Results (1) In PCI groups, the plasma IMA levels elevated significantly from the baseline in 30 min after PCI in 54 of 60 patients. Median IMA levels were higher after PCI compared with the baseline (0.662±0.149 vs 0.338±0.088 ABSU, p<0.05), decreased to normal at 6 h and returned to the baseline. The levels of plasma cTnI began to increase 6 h (5.95±3.08 μg/l) after PCI in 19 of the 60 patients, reaching its peak levels in 12–24 h (6.07±2.73 and 6.16±2.70 μg/l, respectively). However, median cTnI levels were not significantly different 30 min after PCI (p>0.05). There were not significant difference in cTnI levels between before and after operation besides 30 min after PCI (p<0.05). There were no significant difference CK-MB levels between before and after operation (p>0.05). None of 60 patients sustained death and urgent target vessel revascularisation.

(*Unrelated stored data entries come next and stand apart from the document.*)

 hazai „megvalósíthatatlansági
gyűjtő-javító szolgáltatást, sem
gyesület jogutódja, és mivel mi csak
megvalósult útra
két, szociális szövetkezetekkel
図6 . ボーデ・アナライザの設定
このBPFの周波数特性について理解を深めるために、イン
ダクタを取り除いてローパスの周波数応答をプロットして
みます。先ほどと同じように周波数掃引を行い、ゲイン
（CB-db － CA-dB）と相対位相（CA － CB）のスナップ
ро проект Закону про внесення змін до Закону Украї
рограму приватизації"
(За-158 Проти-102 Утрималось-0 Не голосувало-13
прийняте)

There were also no obvious change in these three plasma markers in CAG groups. (2) The levels of elevated IMA and cTnI were correlated to total inflation times, dilated times and dilated pressure as well as the numbers of stents. The baseline characteristics such as ages, gender, hypercholesterolemia, hypertension were not related to the increase markers. (3) No cardiac events occurred in patients with and without elevated IMA and cTnI levels in the hospital and followed for 6 months outside the hospital.

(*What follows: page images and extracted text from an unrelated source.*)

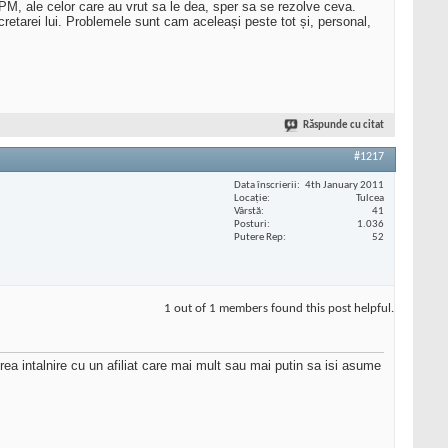
PM, ale celor care au vrut sa le dea, sper sa se rezolve ceva.
cretarei lui. Problemele sunt cam aceleași peste tot și, personal,
Răspunde cu citat
#1217
Data înscrierii
4th January 2011
Locaţie
Tulcea
Vârstă
41
Posturi
1.036
Putere Rep
52
1 out of 1 members found this post helpful.
vrea intalnire cu un afiliat care mai mult sau mai putin sa isi asume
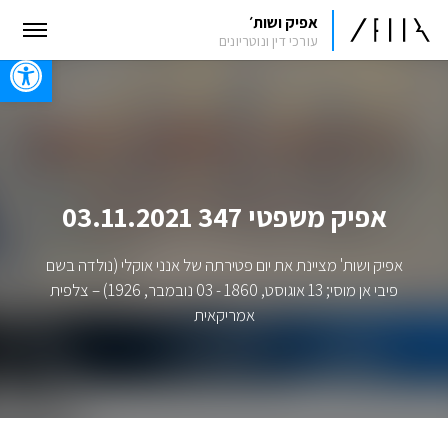
אפיק ושות׳
עורכי דין ונוטריונים
oolbar
אפיק משפטי 347 03.11.2021
אפיק ושות' מציינת את יום פטירתה של אנני אוקלי (נולדה בשם
פיבי אן מוסי;‏ 13 אוגוסט, 1860 - 03 נובמבר, 1926) – צלפית
אמריקאית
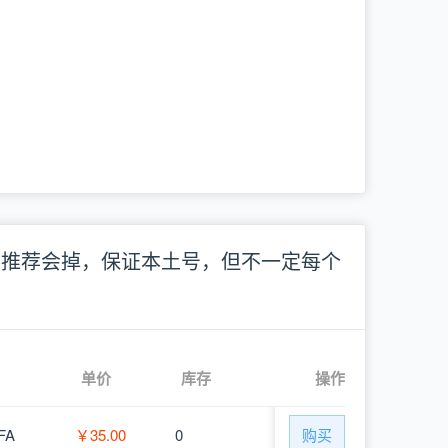
因有的推荐会掉，保证本土号，但不一定每个
单价
库存
操作
FA
￥35.00
0
购买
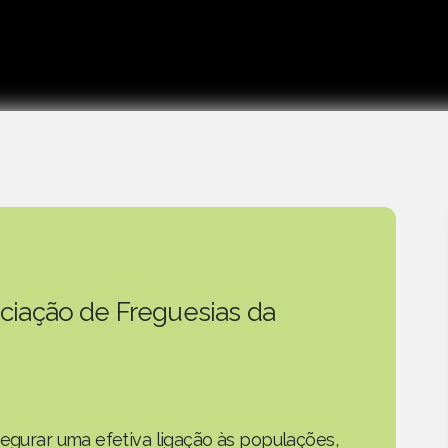
ciação de Freguesias da
segurar uma efetiva ligação às populações,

Conclusions (1) Among the three elevated markers of myocardial damage undergoing PCI, IMA is the more sensitive markers than cTnI and CK-MB. But it is less specific. cTnI is the most specific marker among these three plasma markers. The measure of IMA in combination with cTnI may improve the sensitivity and specificity of plasma markers in identifying the myocardial injury after PCI. (2) When the levels of cTnI and CK-MB increase more three times than their normal levels, they are the predictors of major adverse cardiac events during and outside hospitalisation. But their increase levels are less two times than normal levels, they are not ones. Only the increase of IMA is not the predictor of major adverse cardiac events and is only one of early sensitivity markers of myocardial damage. (3) Before and after PCI the sufficient antiplatelet therapy, anticoagulation therapy and stable atherosclerotic plaque therapy as well as reduction of total inflation times, dilatation times and dilatation pressure during procedure are expected to reduce myocardial injury. And these can reduce cardiac events after PCI. (4) PCI may cause some damage to myocardium, but the damage was minor. The procedure causes no change in function of myocardium and it rarely results in significant adverse cardiac events. Therefore PCI is still one of the safe and effective revascularisation methods to patients with CHD.